|The planes available at the start of the auction|
The EAA auction at Airventure last weekend was a part of the show many were looking forward to, judging by the turnout. Just 240 chairs had been set out for bidders at the Jack Mark Hangar, and these were rapidly filled, leaving many standing.
"This is a great turnout," said Tom Poberezny, EAA chairman/president and convention chairman. Our goal is to provide new opportunities and activities to our members. We are committed to making this an annual event."
After a practice round with joke bids for a 'Dreamliner 787' which went up to $150m, the business began in earnest.

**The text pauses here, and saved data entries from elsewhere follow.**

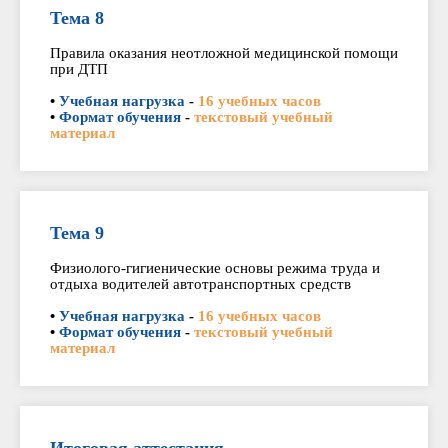
Тема 8
Правила оказания неотложной медицинской помощи
при ДТП
•
Учебная нагрузка
-
16 учебных часов
•
Формат обучения
-
текстовый учебный
материал
Тема 9
Физиолого-гигиенические основы режима труда и
отдыха водителей автотранспортных средств
•
Учебная нагрузка
-
16 учебных часов
•
Формат обучения
-
текстовый учебный
материал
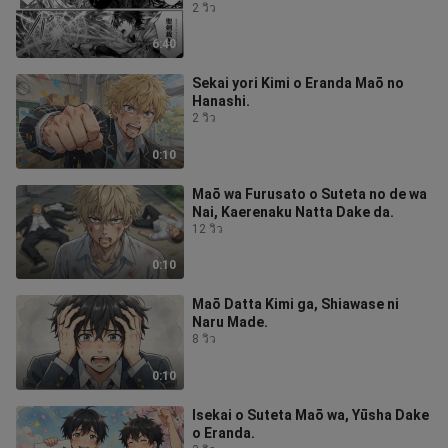
กันจีบผมด้วยฟะ!
2 วิว
6:40
Sekai yori Kimi o Eranda Maō no
Hanashi.
2 วิว
0:10
Maō wa Furusato o Suteta no de wa
Nai, Kaerenaku Natta Dake da.
12 วิว
0:10
Maō Datta Kimi ga, Shiawase ni
Naru Made.
8 วิว
0:10
Isekai o Suteta Maō wa, Yūsha Dake
o Eranda.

The lively audience stretched themselves to the greatest extent for a Cessna P337 with bids soaring up to an impressive $75,000, whilst a V-35B Bonanza brought an impressive bid of $117,500.
That was just the warm-up, however, with a Lake Amphibian DA-4-550 achieving $225,000, a Lancair/Columbia 300 reaching $150,000 and one man offering a startling $900,000 for a Socata TBM 700.
Glenn Barnhart, who sold his 1946 Stinson 108-1 quipped that the transaction left him having to walk home.
Collectors who would have chosen to fly home from the sale will be glad to know that they have not missed out entirely as those planes which have not sold are opening for bidding online shortly from now until August 26.
This looks like a good time to get involved too, many who came to the aviation auction purely as observers are already talking enthusiastically about returning as buyers next year. Competition seems to be hotting up, making vintage aircraft a plausible investment.